Alisa Weilerstein, who appeared only in the Schumann, is an extremely gifted cellist, with a liquid tone, a supple bow arm, and chops to burn. She has, however, one physical habit that eventually made her difficult to watch. Over and over again, she threw her head back, shook it, and gazed at the ceiling. Though the gesture might have been meant to convey unfathomable musical ecstasy, it actually looked like a contrivance, and not a very artful one either.

I have a high tolerance for extravagant physical gesture in musicians, when it is related to the moment-to-moment trajectory of the music--and that is the point. Ms. Weilerstein seemed to be superimposing physical gestures on the music, not moving in obedience to a musical impulse.

These things are often expected, indeed demanded, of concerto soloists. But chamber music is a collaborative undertaking, and a chamber player who appears to be in solitary communion with her Muse just looks silly--or worse.

Earlier, Donald and Vivian Weilerstein performed Bartok's Second Violin Sonata. Mr. Weilerstein, in sharp contrast to his daughter, is a scrupulously efficient player, sparing no extra strength for gesture, but directing all his energy to the pure production of sound.

Even so, the sound he produced tended to coarseness. The piece itself is rugged and occasionally ugly. But Weilerstein's inelegance seemed inadvertent rather than pointed. Nor was it yoked to the rhetorical power that might have redeemed it. The performance was curiously deadpan, matter-of-fact.
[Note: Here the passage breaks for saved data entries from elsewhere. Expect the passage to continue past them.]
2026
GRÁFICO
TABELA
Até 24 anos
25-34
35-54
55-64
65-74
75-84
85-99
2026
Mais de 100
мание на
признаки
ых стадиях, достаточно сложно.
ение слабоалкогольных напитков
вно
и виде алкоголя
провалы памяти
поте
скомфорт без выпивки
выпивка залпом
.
Donald and Vivian Weilerstein returned after the interval with three Conservatory students to perform Franck's F-minor Piano Quintet. The piece is not played much today, perhaps because preparing it entails clambering laboriously through the dense, chromatic undergrowth of the texture and deciding what needs to be brought out (or rather what needs, judiciously, to be pruned).

The music is so overstuffed with material as to be exhausting both to play and to listen to. But it can be thrilling, too, if equipped with a thundering, barnstorming pianist. On Friday night it wasn't. Vivian Weilerstein struggled throughout, never suggesting the imperious persona the part demands, and leaving handfuls of missed notes in her wake.
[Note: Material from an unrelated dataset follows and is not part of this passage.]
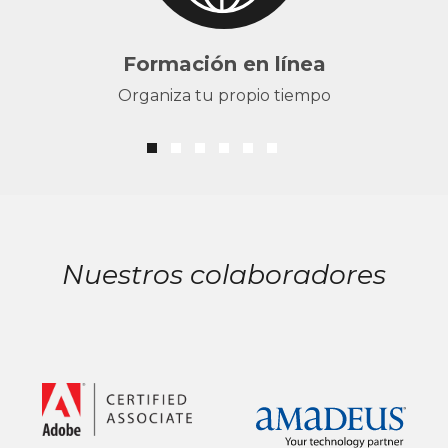
Formación en línea
Organiza tu propio tiempo
Nuestros colaboradores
It was left to the strings to make the performance, and they came surprisingly close to doing so. Donald Weilerstein, as leader, played more intensely than he had all evening. The second violinist, Joseph Meyer, had made a strong impression in November as the only student in a faculty-and-guest-artist performance of Dvorak's Piano Quintet op. 81. Here he was again a standout player, both technically brilliant and musically inventive.

Randolph Fromme, the cellist, was also outstanding. His understated solidity and intelligence helped anchor a performance constantly in danger of derailment. Setareh Beheshti was the lean-toned and rather cautious violist in this mixed performance that rather typified the evening.

(Michelle Dulak is a violinist and violist who has written about music for "Strings," "Stagebill," "Early Music America" and The New York Times.)